F.H. Lucas as Clytemnestra (Granta souvenir) |
‘the Newnhamites and the Girtonites had seized upon the most
favourable position in the house, and maintained it…there had been great
searchings of heart at Newnham for some weeks before the Greek play, and the
Cambridge dressmakers had had a bad time of it.’
Clearly here the Greek Play prompts the same attention to
dress and display as a social event, while the spectacle of young men
performing on stage – some of them as male characters, others as female – is
imagined as having erotic appeal for the women in the audience, students of
Newnham and Girton Colleges, founded in 1871 and 1869 respectively.

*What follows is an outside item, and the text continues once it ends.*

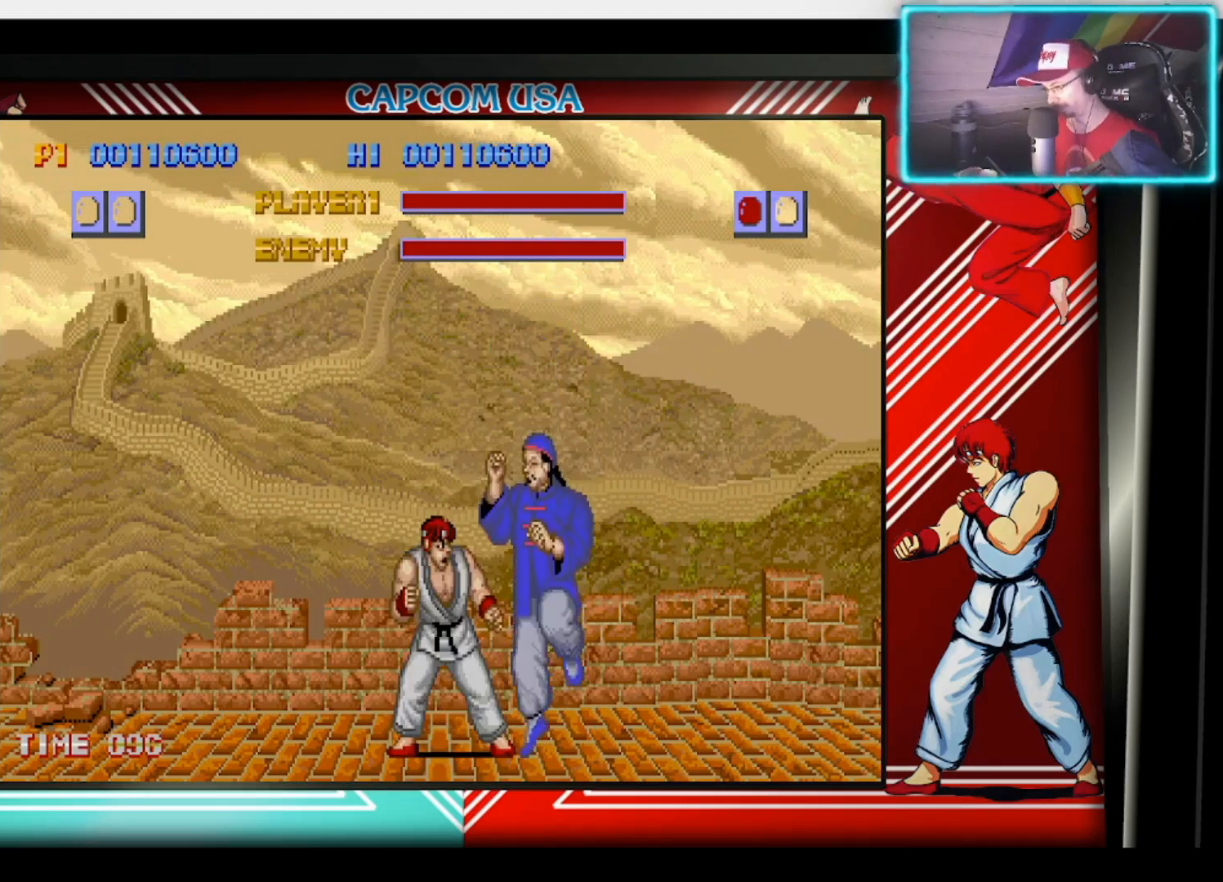
{"buttons": [], "left_stick": "right", "right_stick": "center", "events": [[33, "left_stick", "left"], [50, "CIRCLE", "up"], [100, "CIRCLE", "down"], [117, "left_stick", "down-left"], [200, "CIRCLE", "up"], [233, "CIRCLE", "down"], [333, "CIRCLE", "up"], [383, "CIRCLE", "down"], [450, "left_stick", "up"], [483, "CIRCLE", "up"], [500, "left_stick", "right"]]}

Yet while it is women here who subject the performers to
scrutiny (at the same time hoping to be scrutinised themselves), elsewhere in
contemporary commentary on the Greek Play it is the homoerotic potential of staging Greek drama which is most
frequently stressed. Much of this seems to have been related to the
symposiastic relationship between teacher and student suggested by Greek
models. Against this backdrop, gender confusion is as much a part of the Greek
Play experience as the ‘historically accurate’ sets commissioned by the Greek
Play Committee or the texts of the plays themselves. A reviewer of the 1900
Cambridge Greek Play (Aeschylus’s Agamemnon)

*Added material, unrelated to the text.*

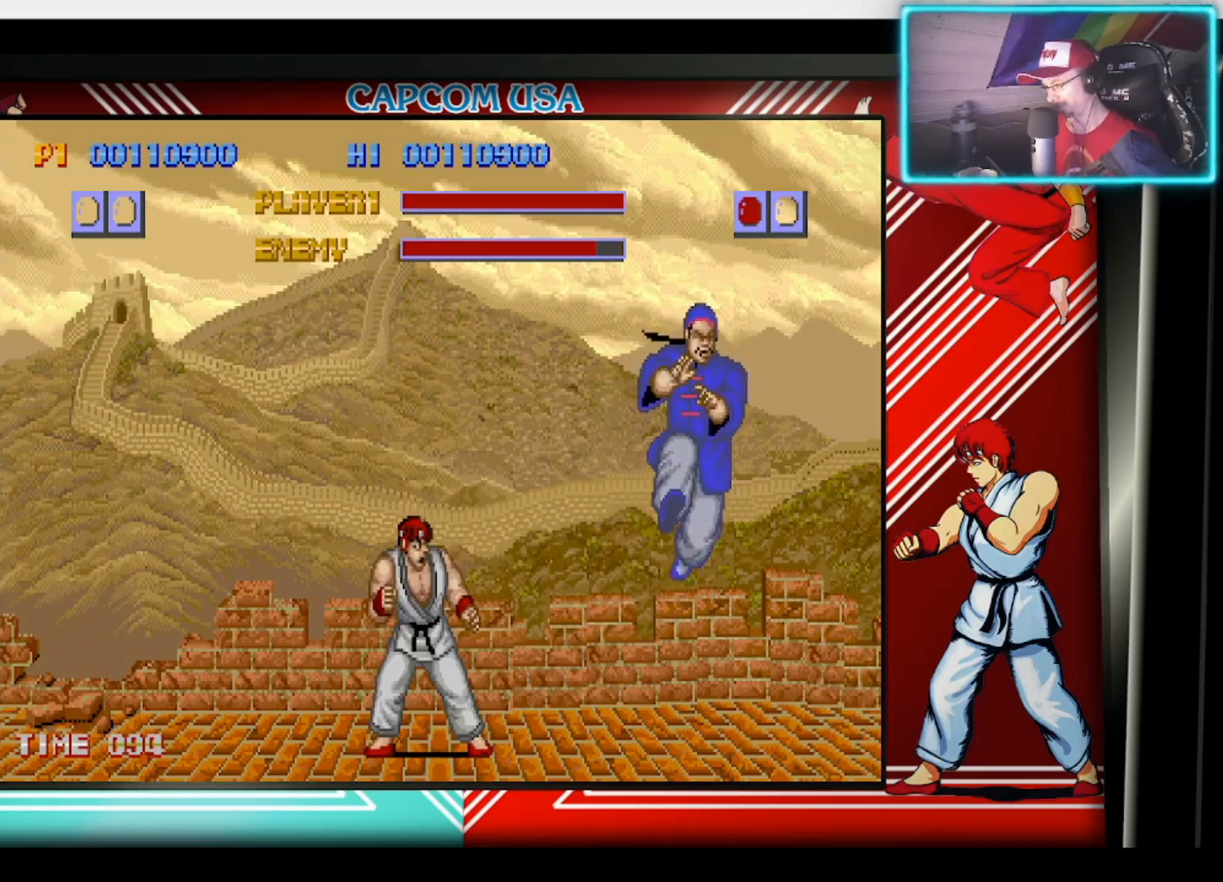
{"buttons": [], "left_stick": "down-right", "right_stick": "center", "events": [[50, "CIRCLE", "down"], [50, "left_stick", "down"], [150, "CIRCLE", "up"], [183, "left_stick", "center"], [433, "left_stick", "down-right"]]}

for the Manchester Guardian
(identified as J. B. Atkins by The
Spectator) argues that:
‘no one has really been seized by the spirit of the Greek
play…who does not see that it is right and natural to speak of every man who plays
a woman’s part as “she”.’
He records the actor playing Agamemnon (Humphrey Hastings
King) as being disgruntled to see ‘Clytemnestra’ (Francis Herman Lucas) smoking
a pipe – spoiling the illusion of his femininity. And lists one of stage
manager (and founder of the Greek Play) John Willis Clark’s responsibilities as
training actors to have suitably graceful arms. Atkins’s newspaper article (like
several others) also concentrates on the overlap between participation in the
Greek Play and sporting prowess – recording that members of the play’s chorus
spoke Ancient Greek on the hockey pitch to ensure victory. This emphasis on
sport on one level reasserts the masculinity of the performers, but on another
fetishes the performers’ bodies still further. In a memoir on the origins of
the Greek Play (published in the 1898 Amateur
Clubs & Actors by W.G. Elliott) Clark has no qualms in describing his
casting process for the hero of the 1882 Ajax:
‘his [‘Jim Stephen’s] splendid physique pointed him out as
almost an ideal Ajax.'
Cambridge Graphic illustration: 'An Argive sailor going home' |
The early years of the Greek Play in Cambridge are a
fascinating and unique study, bringing together ancient Greek culture and that
of the late nineteenth century, with the accompanying tensions about the
distinctness of the two’s sexual practices, while dealing with the same
suspicion of performance I have discussed with relation to female sexuality elsewhere. Sexual scandal had seen amateur
dramatics banned for a period in Oxford in 1870, following the arrest of two
students for, in the words of The Times
‘personating women at public resort for unlawful purposes’. Keeping women off the stage, here for the historical purity of the Greek Play, could be just as
dangerous, just as sexually charged, as when they were allowed on it.